-- Extract follows --
In the early 1980s there was also controversy over the citizenship status of Western Samoans. Western Samoa had been administered by New Zealand until its independence in 1962. However, Samoans – even those born under New Zealand rule – had no preferential access to New Zealand. This was challenged in the case of Lesa v The Attorney-General of New Zealand. Falema'i Lesa, a Samoan born in Samoa prior to independence, wanted to claim New Zealand citizenship under the Citizenship Act 1977. In July 1982 the Judicial Committee of the Privy Council held that Lesa (and by extension all other Samoans born prior to 1962) could apply for New Zealand citizenship. In response, the Citizenship (Western Samoa) Act 1982 was passed, and granted New Zealand citizenship to all Samoans living in New Zealand at that time, and a quota system for new arrivals was established.

==== National anthem ====

In 1977, and partially as a result of a petition presented to parliament the previous year, God Defend New Zealand was made New Zealand's national anthem, equal with God Save the Queen.

===Immigration===

Robert Muldoon continued his Labour predecessor Prime Minister Norman Kirk's policy of arresting and deporting Pasifika overstayers which had begun in 1974. Since the 1950s, the New Zealand government had encouraged substantial emigration from several Pacific countries including Samoa, Tonga, and Fiji to fill a labour shortage caused by the post–war economic boom. Consequently, the Pacific Islander population in New Zealand had grown to 45,413 by 1971, with a substantial number overstaying their visas. The economic crisis of the early 1970s led to increased crime, unemployment and other social ailments, which disproportionately affected the Pacific Islander community.

In July 1974, Muldoon as opposition leader had promised to cut immigration and to "get tough" on law and order issues. He criticised the Labour government's immigration policies for contributing to the economic recession and a housing shortage which undermined the New Zealand "way of life." During the 1975 general elections, the National Party had also played a controversial electoral advertisement that was later criticised for stoking negative racial sentiments about Polynesian migrants. Muldoon's government accelerated the Kirk government's police raids against Pacific overstayers. These operations involved special police squads conducting dawn raids on the homes of overstayers throughout New Zealand. Overstayers and their families were often deported back to their countries.

The Dawn Raids were widely condemned by different sections of New Zealand society including the Pacific Islander and Māori communities, church groups, employers and workers' unions, anti-racist groups, and the opposition Labour Party. The raids were also criticised by elements of the New Zealand Police and the ruling National Party for damaging race relations with the Pacific Island community. Critics also alleged that the Dawn Raids unfairly targeted Pacific Islanders since Pacific Islanders only comprised one-third of the overstayers but made up 86% of those arrested and prosecuted for overstaying. The majority of overstayers were from Great Britain, Australia, and South Africa. The Muldoon government's treatment of overstayers also damaged relations with Pacific countries like Samoa and Tonga, and generated criticism from the South Pacific Forum. By 1979, the Muldoon government terminated the Dawn Raids since the deportation of illegal Pacific overstayers had failed to alleviate the ailing New Zealand economy.
-- Extract concluded --
> **Using the information**:
#1 Write out the passage on New Zealand history word for word, starting at "In 1977, and" and ending at "Pacific Islander community.".
#2 Answer these questions from the passage on New Zealand history.
(a) In what year did Western Samoa become independent?
(b) What song was made New Zealand's national anthem in 1977?
(c) By 1971, what had the Pacific Islander population in New Zealand grown to?
-- Recorded data follows --
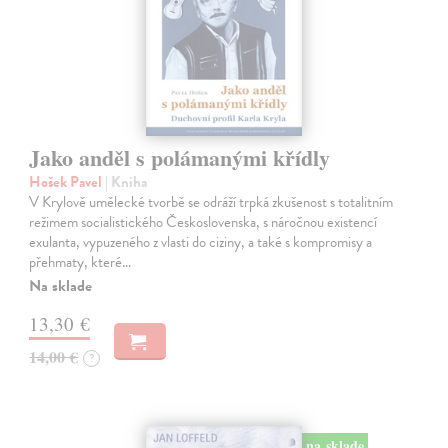
Jako anděl s polámanými křídly
Hošek Pavel
| Kniha
V Krylově umělecké tvorbě se odráží trpká zkušenost s totalitním
režimem socialistického Československa, s náročnou existencí
exulanta, vypuzeného z vlasti do ciziny, a také s kompromisy a
přehmaty, které…
Na sklade
13,30 €
14,00 €
?
na sklade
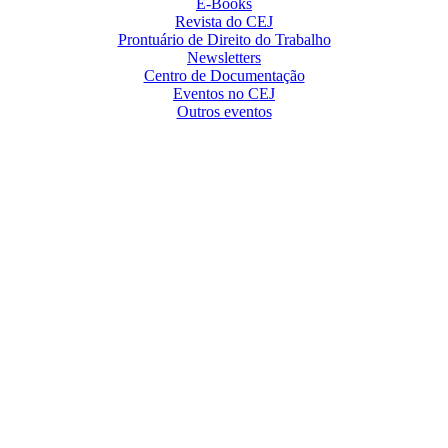
E-Books
Revista do CEJ
Prontuário de Direito do Trabalho
Newsletters
Centro de Documentação
Eventos no CEJ
Outros eventos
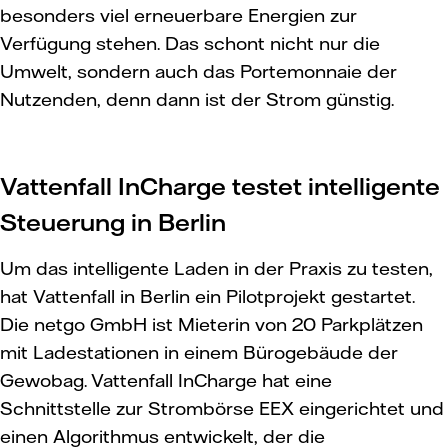
besonders viel erneuerbare Energien zur
Verfügung stehen. Das schont nicht nur die
Umwelt, sondern auch das Portemonnaie der
Nutzenden, denn dann ist der Strom günstig.
Vattenfall InCharge testet intelligente
Steuerung in Berlin
Um das intelligente Laden in der Praxis zu testen,
hat Vattenfall in Berlin ein Pilotprojekt gestartet.
Die netgo GmbH ist Mieterin von 20 Parkplätzen
mit Ladestationen in einem Bürogebäude der
Gewobag. Vattenfall InCharge hat eine
Schnittstelle zur Strombörse EEX eingerichtet und
einen Algorithmus entwickelt, der die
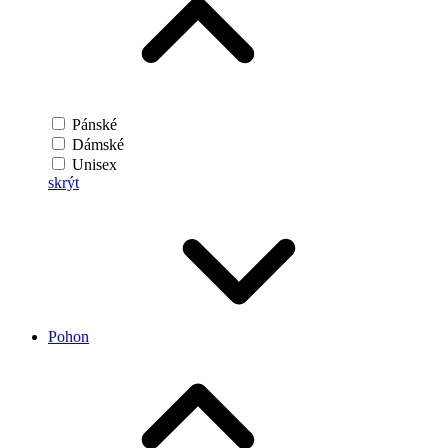
Pánské
Dámské
Unisex
skrýt
Pohon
-- Recorded data concluded --
> **Answers per task**:
#1
In 1977, and partially as a result of a petition presented to parliament the previous year, God Defend New Zealand was made New Zealand's national anthem, equal with God Save the Queen.

===Immigration===

Robert Muldoon continued his Labour predecessor Prime Minister Norman Kirk's policy of arresting and deporting Pasifika overstayers which had begun in 1974. Since the 1950s, the New Zealand government had encouraged substantial emigration from several Pacific countries including Samoa, Tonga, and Fiji to fill a labour shortage caused by the post–war economic boom. Consequently, the Pacific Islander population in New Zealand had grown to 45,413 by 1971, with a substantial number overstaying their visas. The economic crisis of the early 1970s led to increased crime, unemployment and other social ailments, which disproportionately affected the Pacific Islander community.

#2
(a) 1962
(b) God Defend New Zealand
(c) 45,413